• Task requirements: Find every line in the data that contains the word "size". Return each of those lines.

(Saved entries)

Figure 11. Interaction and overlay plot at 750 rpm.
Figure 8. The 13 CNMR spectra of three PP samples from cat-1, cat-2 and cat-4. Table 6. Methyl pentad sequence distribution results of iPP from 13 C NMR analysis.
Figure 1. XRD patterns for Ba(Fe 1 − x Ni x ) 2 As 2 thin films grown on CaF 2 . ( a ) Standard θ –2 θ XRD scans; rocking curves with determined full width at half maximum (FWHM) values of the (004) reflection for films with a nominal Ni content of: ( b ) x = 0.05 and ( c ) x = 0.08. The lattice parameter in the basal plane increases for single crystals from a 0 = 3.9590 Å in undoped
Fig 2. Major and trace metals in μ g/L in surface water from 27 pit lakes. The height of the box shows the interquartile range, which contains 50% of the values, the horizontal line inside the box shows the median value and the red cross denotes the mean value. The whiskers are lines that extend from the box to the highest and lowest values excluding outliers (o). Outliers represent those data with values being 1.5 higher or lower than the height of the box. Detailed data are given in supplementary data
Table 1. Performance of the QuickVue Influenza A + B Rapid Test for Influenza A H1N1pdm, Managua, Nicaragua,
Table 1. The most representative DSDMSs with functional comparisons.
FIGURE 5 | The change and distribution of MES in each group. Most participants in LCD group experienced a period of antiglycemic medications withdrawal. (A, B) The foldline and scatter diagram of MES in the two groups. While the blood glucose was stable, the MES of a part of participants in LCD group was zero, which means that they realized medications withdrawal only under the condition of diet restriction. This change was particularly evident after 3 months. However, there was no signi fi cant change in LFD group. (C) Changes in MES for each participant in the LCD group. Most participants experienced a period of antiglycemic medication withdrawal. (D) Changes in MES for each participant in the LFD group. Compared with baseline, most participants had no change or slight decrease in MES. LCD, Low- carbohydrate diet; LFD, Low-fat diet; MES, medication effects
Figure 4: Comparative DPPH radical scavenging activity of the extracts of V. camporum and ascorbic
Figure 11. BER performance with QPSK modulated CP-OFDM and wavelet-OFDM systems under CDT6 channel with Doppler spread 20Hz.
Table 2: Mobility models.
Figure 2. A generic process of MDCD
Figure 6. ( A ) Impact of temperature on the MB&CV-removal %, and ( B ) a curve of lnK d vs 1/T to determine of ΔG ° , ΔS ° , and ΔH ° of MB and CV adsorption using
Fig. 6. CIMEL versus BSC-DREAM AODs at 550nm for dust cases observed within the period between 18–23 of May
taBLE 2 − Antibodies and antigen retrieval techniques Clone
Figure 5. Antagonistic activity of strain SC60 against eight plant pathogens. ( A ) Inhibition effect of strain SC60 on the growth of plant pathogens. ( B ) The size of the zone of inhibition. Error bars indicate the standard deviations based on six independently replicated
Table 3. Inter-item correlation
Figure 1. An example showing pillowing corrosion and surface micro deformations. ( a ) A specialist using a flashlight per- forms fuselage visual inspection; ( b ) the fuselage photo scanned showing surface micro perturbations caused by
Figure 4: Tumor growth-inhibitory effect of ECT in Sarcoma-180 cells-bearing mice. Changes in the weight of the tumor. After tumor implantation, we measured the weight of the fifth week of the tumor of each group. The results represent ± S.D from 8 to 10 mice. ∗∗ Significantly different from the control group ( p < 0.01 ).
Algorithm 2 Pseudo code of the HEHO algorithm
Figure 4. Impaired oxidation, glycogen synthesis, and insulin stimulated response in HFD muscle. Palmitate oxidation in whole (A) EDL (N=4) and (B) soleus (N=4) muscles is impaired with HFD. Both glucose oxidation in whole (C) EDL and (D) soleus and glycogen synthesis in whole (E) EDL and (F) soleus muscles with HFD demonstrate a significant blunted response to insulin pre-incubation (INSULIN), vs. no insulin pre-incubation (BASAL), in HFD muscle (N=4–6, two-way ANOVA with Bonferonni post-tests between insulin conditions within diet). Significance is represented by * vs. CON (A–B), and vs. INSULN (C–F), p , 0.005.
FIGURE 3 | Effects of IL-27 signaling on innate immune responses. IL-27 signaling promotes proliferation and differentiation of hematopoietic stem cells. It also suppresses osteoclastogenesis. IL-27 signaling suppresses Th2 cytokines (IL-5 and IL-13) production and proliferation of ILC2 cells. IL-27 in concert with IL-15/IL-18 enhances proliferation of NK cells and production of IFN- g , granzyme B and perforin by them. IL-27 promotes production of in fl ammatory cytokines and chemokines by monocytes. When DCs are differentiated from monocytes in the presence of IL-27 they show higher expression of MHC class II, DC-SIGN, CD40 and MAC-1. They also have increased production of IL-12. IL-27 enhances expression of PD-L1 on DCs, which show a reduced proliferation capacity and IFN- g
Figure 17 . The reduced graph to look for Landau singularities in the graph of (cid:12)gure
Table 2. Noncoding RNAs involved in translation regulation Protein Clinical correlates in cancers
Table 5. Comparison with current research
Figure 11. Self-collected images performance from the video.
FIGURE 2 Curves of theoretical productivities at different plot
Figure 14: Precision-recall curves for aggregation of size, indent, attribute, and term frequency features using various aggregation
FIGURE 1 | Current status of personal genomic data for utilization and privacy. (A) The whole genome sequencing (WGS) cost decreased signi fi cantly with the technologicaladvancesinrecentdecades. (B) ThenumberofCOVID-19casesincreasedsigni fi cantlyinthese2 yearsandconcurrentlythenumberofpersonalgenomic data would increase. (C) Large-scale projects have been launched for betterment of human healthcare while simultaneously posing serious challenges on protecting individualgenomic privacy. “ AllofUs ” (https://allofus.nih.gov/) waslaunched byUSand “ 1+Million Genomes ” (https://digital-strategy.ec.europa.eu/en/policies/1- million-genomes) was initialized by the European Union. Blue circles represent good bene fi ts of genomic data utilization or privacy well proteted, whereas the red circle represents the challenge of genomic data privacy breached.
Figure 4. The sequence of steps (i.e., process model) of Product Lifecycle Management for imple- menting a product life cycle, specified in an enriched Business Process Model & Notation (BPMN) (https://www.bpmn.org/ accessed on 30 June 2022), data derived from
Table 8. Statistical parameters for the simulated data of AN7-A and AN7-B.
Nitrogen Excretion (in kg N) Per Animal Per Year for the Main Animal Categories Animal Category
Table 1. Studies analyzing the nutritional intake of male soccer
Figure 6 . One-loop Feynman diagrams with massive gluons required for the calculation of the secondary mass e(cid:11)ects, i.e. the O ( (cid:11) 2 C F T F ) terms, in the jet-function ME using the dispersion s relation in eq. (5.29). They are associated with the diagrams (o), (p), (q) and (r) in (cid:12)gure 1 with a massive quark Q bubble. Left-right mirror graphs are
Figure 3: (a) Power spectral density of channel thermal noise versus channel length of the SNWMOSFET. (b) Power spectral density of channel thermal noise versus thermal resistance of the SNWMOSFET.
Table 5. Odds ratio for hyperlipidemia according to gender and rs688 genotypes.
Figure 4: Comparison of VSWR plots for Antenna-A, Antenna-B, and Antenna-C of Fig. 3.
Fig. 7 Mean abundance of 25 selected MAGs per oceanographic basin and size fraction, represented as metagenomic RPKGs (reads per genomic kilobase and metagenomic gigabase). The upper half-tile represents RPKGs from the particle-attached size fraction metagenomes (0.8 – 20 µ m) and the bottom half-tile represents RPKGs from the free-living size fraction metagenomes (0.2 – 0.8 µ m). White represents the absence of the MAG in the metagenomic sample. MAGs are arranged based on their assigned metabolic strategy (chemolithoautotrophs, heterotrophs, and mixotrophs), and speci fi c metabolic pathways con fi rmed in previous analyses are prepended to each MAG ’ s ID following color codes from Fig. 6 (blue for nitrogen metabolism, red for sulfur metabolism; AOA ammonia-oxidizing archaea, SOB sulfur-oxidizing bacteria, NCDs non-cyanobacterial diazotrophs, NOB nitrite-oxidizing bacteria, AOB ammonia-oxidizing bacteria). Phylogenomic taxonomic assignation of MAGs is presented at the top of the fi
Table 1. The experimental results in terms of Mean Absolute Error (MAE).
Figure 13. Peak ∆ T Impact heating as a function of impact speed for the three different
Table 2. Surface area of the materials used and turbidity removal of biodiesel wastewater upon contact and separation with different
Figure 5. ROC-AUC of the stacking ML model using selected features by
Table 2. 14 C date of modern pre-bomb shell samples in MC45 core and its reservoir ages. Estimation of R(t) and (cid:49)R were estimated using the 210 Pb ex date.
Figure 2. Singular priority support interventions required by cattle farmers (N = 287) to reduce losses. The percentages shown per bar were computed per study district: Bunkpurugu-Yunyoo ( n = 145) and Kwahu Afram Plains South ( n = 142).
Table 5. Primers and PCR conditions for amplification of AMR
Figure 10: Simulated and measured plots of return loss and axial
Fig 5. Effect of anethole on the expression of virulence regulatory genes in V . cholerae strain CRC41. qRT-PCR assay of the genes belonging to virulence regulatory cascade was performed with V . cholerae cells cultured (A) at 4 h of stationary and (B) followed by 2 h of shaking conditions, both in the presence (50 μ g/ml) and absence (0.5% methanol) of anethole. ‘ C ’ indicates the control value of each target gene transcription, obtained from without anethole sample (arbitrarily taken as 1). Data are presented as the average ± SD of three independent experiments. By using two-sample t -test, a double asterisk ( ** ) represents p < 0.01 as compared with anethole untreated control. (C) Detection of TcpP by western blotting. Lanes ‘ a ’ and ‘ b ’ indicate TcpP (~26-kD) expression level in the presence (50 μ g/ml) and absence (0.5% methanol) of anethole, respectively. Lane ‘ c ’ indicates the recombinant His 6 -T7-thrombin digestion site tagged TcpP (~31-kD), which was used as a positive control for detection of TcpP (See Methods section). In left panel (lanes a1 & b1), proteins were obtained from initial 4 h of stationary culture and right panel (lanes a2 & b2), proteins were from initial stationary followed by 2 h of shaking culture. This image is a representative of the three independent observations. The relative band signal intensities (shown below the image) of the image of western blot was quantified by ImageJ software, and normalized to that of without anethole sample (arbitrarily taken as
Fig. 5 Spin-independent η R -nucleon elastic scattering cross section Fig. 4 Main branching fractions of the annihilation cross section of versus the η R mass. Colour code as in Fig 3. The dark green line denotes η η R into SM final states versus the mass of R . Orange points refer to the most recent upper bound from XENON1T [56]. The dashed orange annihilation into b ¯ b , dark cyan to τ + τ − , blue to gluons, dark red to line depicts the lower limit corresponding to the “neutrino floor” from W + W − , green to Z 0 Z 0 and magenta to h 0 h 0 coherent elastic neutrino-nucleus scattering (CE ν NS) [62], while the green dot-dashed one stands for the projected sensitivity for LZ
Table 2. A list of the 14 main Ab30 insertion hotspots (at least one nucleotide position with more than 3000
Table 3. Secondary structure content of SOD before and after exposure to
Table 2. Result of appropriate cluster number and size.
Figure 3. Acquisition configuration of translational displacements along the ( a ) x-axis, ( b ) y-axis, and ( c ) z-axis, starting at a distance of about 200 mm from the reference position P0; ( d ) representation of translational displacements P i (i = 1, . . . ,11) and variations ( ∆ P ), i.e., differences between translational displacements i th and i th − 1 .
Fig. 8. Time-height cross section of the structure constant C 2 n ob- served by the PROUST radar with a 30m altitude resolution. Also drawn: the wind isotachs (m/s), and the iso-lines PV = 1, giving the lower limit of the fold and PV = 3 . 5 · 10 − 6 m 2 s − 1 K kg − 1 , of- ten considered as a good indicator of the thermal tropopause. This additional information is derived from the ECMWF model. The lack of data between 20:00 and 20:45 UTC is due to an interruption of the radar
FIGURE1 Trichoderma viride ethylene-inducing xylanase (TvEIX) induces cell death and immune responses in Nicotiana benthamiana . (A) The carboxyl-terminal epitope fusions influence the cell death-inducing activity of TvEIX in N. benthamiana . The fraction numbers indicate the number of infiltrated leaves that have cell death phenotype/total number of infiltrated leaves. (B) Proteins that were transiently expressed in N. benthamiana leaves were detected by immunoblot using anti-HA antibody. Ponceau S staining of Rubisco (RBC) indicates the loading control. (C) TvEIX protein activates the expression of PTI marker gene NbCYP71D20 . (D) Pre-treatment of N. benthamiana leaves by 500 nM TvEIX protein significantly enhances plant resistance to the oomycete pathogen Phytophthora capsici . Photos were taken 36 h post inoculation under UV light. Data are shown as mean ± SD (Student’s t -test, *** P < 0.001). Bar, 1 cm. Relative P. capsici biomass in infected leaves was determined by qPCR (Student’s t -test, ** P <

• Written solution:
Figure 5. Antagonistic activity of strain SC60 against eight plant pathogens. ( A ) Inhibition effect of strain SC60 on the growth of plant pathogens. ( B ) The size of the zone of inhibition. Error bars indicate the standard deviations based on six independently replicated
Figure 14: Precision-recall curves for aggregation of size, indent, attribute, and term frequency features using various aggregation
Fig. 7 Mean abundance of 25 selected MAGs per oceanographic basin and size fraction, represented as metagenomic RPKGs (reads per genomic kilobase and metagenomic gigabase). The upper half-tile represents RPKGs from the particle-attached size fraction metagenomes (0.8 – 20 µ m) and the bottom half-tile represents RPKGs from the free-living size fraction metagenomes (0.2 – 0.8 µ m). White represents the absence of the MAG in the metagenomic sample. MAGs are arranged based on their assigned metabolic strategy (chemolithoautotrophs, heterotrophs, and mixotrophs), and speci fi c metabolic pathways con fi rmed in previous analyses are prepended to each MAG ’ s ID following color codes from Fig. 6 (blue for nitrogen metabolism, red for sulfur metabolism; AOA ammonia-oxidizing archaea, SOB sulfur-oxidizing bacteria, NCDs non-cyanobacterial diazotrophs, NOB nitrite-oxidizing bacteria, AOB ammonia-oxidizing bacteria). Phylogenomic taxonomic assignation of MAGs is presented at the top of the fi
Table 2. Result of appropriate cluster number and size.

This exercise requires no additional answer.